Dahlia Scheindlin (Hebrew: דליה שיינדלין) is an American-Israeli political consultant, pollster, and journalist; she is the author of The Crooked Timber of Democracy in Israel, Promise Unfulfilled. She supports liberal causes and is an advocate of a confederation of two states as a solution to the Israeli-Palestinian conflict. She is a regular columnist at Haaretz newspaper.

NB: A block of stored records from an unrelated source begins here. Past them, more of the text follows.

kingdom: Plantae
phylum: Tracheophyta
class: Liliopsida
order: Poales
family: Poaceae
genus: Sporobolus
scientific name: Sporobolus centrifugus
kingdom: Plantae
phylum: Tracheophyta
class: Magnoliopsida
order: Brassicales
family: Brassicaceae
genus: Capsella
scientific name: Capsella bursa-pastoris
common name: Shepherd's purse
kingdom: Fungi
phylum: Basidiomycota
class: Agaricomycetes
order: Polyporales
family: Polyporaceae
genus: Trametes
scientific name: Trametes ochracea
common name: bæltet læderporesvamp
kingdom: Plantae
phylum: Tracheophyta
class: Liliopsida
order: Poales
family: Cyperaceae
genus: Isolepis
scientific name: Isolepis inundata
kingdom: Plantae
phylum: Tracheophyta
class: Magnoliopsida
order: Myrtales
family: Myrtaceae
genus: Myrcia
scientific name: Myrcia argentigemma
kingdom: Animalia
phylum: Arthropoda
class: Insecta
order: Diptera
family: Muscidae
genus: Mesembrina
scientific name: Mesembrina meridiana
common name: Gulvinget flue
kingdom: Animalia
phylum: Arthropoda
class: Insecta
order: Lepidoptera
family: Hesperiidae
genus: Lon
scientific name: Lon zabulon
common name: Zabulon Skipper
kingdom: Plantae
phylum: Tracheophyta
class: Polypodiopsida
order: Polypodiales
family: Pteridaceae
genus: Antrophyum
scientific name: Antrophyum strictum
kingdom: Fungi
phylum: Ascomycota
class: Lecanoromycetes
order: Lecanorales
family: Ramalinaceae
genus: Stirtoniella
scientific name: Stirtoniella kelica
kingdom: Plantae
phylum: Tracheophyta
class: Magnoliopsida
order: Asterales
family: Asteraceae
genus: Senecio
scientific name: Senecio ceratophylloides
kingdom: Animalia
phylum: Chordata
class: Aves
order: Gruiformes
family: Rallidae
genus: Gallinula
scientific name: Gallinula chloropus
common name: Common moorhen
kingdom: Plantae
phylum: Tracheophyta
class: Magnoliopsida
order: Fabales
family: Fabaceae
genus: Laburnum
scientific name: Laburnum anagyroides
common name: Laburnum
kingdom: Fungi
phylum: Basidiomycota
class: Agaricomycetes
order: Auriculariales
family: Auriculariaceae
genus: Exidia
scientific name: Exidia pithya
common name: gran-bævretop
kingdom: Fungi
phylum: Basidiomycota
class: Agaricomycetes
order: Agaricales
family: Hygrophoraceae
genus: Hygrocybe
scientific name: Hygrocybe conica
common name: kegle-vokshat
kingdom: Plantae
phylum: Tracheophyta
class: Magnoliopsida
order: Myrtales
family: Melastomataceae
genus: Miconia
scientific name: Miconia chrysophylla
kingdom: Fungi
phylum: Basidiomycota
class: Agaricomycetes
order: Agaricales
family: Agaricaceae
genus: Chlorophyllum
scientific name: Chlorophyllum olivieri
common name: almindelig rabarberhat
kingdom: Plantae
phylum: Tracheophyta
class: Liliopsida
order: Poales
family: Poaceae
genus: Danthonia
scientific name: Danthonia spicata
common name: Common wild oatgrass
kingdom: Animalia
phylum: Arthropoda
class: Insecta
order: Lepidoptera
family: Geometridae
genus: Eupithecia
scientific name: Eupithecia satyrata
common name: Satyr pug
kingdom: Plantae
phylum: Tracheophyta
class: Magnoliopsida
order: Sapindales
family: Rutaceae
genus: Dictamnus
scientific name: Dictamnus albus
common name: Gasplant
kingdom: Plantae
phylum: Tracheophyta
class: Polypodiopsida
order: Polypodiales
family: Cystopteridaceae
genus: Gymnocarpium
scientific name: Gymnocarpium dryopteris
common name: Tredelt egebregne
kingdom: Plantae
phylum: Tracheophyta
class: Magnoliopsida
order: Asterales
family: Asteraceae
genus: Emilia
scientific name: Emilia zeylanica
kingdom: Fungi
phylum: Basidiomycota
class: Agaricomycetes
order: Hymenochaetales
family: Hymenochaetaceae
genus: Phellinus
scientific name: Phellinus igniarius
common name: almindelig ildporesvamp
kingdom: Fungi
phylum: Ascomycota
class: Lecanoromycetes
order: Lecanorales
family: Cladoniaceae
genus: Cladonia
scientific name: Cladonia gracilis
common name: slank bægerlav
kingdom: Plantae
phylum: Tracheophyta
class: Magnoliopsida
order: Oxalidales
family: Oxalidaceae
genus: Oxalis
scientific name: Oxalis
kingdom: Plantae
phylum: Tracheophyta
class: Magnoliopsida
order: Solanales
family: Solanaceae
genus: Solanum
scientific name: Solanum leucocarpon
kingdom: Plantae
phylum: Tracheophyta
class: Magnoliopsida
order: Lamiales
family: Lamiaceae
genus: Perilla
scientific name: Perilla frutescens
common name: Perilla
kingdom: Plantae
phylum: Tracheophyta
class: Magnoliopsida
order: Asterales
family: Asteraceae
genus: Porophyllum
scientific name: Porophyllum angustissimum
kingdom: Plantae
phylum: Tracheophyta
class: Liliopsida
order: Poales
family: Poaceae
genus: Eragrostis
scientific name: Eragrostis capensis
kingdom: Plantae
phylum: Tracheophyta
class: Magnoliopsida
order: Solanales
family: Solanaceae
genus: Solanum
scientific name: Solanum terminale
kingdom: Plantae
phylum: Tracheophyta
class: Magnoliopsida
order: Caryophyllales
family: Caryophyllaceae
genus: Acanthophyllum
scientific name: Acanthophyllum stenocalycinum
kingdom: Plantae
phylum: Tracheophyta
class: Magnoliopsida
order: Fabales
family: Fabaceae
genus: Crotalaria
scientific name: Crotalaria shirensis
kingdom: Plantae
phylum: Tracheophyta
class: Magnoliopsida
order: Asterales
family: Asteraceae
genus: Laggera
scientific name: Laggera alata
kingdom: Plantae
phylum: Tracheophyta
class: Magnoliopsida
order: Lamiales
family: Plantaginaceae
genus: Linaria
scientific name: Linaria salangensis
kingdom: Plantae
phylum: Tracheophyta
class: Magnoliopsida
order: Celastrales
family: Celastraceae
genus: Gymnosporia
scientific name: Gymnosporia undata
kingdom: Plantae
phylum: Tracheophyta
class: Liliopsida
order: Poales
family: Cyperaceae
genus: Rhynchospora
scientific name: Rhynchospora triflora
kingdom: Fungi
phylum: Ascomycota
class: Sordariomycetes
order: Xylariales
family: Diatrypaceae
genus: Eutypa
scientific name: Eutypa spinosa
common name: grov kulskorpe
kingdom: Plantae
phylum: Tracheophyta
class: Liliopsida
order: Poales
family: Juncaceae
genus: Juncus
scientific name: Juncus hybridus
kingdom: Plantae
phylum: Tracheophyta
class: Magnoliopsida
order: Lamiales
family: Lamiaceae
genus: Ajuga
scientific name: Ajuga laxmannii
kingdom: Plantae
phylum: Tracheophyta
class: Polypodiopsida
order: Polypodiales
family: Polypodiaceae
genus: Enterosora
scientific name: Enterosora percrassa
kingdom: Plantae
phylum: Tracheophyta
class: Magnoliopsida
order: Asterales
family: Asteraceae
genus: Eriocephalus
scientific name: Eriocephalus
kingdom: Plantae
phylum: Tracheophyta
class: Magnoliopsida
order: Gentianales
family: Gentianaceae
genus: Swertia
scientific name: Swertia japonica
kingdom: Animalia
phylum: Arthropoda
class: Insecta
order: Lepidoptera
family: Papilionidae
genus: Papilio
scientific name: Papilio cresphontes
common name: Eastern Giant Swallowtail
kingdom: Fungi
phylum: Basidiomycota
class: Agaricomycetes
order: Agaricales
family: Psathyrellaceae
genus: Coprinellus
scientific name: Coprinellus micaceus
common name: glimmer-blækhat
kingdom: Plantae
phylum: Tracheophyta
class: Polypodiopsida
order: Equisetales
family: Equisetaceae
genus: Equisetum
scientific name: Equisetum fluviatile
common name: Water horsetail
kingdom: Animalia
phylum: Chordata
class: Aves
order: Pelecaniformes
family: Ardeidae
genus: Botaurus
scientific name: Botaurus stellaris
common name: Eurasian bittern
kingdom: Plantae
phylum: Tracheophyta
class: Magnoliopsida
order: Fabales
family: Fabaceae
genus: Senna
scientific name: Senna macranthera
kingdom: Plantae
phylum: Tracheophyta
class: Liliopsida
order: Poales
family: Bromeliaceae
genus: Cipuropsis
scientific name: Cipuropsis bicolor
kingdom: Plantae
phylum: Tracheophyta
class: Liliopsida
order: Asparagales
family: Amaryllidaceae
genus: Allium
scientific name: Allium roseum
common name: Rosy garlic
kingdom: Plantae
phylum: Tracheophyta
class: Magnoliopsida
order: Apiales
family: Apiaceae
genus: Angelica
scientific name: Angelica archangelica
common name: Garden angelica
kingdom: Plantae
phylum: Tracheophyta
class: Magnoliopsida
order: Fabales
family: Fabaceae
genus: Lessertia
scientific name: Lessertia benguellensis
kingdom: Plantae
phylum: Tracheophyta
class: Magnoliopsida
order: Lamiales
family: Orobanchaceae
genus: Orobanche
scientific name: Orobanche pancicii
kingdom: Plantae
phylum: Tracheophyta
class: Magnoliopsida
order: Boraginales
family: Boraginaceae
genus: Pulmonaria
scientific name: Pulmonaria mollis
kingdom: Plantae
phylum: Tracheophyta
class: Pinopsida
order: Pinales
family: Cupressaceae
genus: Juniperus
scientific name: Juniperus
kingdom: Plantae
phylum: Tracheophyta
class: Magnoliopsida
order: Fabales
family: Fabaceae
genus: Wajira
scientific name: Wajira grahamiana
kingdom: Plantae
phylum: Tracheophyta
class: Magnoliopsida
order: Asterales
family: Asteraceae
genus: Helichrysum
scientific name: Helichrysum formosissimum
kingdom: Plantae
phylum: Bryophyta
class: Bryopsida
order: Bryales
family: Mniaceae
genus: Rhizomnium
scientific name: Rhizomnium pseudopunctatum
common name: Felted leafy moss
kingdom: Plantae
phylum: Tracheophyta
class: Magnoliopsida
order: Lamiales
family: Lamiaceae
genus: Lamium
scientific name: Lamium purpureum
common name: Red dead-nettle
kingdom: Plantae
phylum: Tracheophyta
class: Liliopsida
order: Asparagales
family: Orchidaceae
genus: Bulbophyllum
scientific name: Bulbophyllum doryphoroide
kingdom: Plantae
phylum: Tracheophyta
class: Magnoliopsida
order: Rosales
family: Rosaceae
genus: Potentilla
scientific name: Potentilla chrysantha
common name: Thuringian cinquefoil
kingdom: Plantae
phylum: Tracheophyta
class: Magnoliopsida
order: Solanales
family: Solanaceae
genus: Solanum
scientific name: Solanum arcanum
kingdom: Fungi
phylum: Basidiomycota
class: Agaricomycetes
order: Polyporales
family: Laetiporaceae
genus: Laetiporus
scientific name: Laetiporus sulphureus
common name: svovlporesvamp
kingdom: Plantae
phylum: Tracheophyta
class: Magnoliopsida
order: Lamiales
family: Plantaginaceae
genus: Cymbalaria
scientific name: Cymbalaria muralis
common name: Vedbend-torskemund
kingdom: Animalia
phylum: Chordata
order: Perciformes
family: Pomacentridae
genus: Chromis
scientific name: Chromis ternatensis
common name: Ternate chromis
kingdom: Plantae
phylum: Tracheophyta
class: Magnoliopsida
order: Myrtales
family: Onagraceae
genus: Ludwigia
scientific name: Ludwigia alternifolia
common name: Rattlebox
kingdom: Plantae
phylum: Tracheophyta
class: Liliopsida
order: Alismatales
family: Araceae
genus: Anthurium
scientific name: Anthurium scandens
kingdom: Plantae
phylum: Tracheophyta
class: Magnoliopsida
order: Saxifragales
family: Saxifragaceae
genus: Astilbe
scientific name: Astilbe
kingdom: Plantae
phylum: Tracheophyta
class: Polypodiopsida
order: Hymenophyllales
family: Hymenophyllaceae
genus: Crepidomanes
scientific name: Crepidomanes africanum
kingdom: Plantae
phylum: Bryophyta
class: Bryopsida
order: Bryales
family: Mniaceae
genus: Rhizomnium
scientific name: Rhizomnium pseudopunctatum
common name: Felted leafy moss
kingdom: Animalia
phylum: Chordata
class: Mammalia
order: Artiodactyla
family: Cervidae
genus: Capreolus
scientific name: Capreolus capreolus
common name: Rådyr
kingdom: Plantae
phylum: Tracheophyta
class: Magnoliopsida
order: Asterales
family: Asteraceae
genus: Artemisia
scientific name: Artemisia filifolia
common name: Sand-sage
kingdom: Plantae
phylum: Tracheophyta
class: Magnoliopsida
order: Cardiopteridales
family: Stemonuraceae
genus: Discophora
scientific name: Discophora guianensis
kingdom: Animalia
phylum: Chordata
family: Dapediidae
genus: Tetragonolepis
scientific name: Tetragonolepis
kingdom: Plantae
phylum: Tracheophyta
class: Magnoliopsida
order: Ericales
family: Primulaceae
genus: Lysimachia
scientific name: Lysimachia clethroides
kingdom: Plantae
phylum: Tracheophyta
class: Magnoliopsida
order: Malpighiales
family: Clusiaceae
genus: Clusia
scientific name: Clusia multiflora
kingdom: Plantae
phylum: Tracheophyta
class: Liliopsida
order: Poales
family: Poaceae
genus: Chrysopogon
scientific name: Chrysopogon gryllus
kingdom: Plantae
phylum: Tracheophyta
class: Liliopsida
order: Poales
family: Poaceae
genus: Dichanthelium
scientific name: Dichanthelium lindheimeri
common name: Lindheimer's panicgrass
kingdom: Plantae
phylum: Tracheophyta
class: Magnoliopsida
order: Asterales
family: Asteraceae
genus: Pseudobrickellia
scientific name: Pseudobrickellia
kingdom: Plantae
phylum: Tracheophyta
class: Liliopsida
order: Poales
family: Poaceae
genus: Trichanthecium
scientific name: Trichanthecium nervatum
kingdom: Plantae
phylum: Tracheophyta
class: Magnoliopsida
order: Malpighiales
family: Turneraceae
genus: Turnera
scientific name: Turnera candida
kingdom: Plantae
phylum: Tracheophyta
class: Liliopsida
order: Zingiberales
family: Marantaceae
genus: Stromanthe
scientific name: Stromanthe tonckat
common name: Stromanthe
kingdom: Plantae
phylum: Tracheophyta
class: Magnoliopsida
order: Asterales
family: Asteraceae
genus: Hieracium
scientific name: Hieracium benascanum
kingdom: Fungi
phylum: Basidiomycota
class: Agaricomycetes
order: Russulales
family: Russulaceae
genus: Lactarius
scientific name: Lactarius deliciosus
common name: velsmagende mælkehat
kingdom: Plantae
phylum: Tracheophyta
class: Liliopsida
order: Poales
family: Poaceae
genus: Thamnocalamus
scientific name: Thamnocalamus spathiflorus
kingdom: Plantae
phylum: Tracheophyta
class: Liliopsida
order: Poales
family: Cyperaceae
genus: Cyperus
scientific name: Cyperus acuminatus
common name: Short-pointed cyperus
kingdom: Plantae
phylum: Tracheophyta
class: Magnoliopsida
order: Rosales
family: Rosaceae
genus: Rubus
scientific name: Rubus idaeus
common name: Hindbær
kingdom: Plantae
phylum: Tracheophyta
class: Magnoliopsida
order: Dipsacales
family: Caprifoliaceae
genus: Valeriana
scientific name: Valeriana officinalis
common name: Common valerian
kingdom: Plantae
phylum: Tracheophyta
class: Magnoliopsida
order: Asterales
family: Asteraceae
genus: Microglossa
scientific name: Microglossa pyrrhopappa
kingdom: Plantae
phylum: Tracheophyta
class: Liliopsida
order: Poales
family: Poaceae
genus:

==Early life and education==
Scheindlin is from New York. Her mother is Judge Shira Scheindlin, who in 2014 ruled that stop and frisk is unconstitutional. Her father, Raymond, is professor emeritus at the Jewish Theological Seminary. She received a BA from McGill University in comparative religion and an MA from Harvard Divinity School. She moved to Israel in 1997 and later received a PhD in political science from Tel Aviv University. She began working in public opinion research and political campaigns in 1999, and has consulted on nine national campaigns in Israel, in addition to polling for electoral and public affairs campaigns in 15 other countries.

==Career==

===Political consultant===
Scheindlin was a political consultant on nine Israeli national elections over 26 years. She has done similar work in 15 countries and regions. She has had fellowships at Columbia University, Mitvim, the University of Pennsylvania, and The Century Foundation.

===Polling===
Scheindlin has conducted extensive public opinion and policy research on the Israeli–Palestinian conflict including, since 2016, participating in a 25-year-old series of Israeli-Palestinian public opinion surveys with the Palestinian Center for Policy and Survey Research. Findings indicated declining support for the two-state solution. Polling in 2024 showed strong support for the Gaza war, but support for Israeli leadership at its lowest level ever.

===Journalism===
Scheindlin has written for Foreign Affairs, The New York Times, Haaretz, The Guardian, Time, and other publications. She is the co-founder of +972 Magazine, a left-wing news and opinion online magazine established in 2010.

===Writings===
- Gaza war: "October 7 was a watershed moment that startled Israeli Jews and has been manipulated and fetishized for political gain since it occurred." "The government has abandoned the hostages and the people in general, for its own political survival." She has called Israeli leaders of the war effort "madmen".
- Confederated two-state solution: Scheindlin recognizes the difficulty of getting Israeli and Palestinian support for the idea, but has said "that doesn't mean we should not try". She believes the two-state solution is dead. The best option is a Palestinian-Israeli confederation.
- Oslo Accords: She feels the accords should have been a path to peace. But since 1993 Israeli governments have been using it as a cover for the occupation, "enabling Israel's profound penetration into Palestinian life, through physical, military, bureaucratic, and cyber-surveillance mechanisms" and maintaining "Israel's military control over all of the West Bank, and over Gaza by controlling its borders, airspace, and seaports." She describes this as a betrayal of the accords' intent.
- The Israeli left: Scheindlin says that in Israel, the "left" stands for the idea that Palestinians and Israelis can split their differences and their land, live more peacefully if not perfectly, and perhaps one day reconcile. "I have held these views for my entire adult life, and have spent my career working with political parties, civil society groups, and media outlets advocating them—which can sometimes lead to despair."
- Democracy: In her book The Crooked Timber of Democracy in Israel, she documents the flaws and missing pillars of democracy in Israel from pre-state Zionism through to the mass democracy movement of 2023. But she says, "Zionism cannot be predicated on preventing the self-determination of Palestinians and still be democratic" and that Israel is "democratic enough to know how undemocratic it is".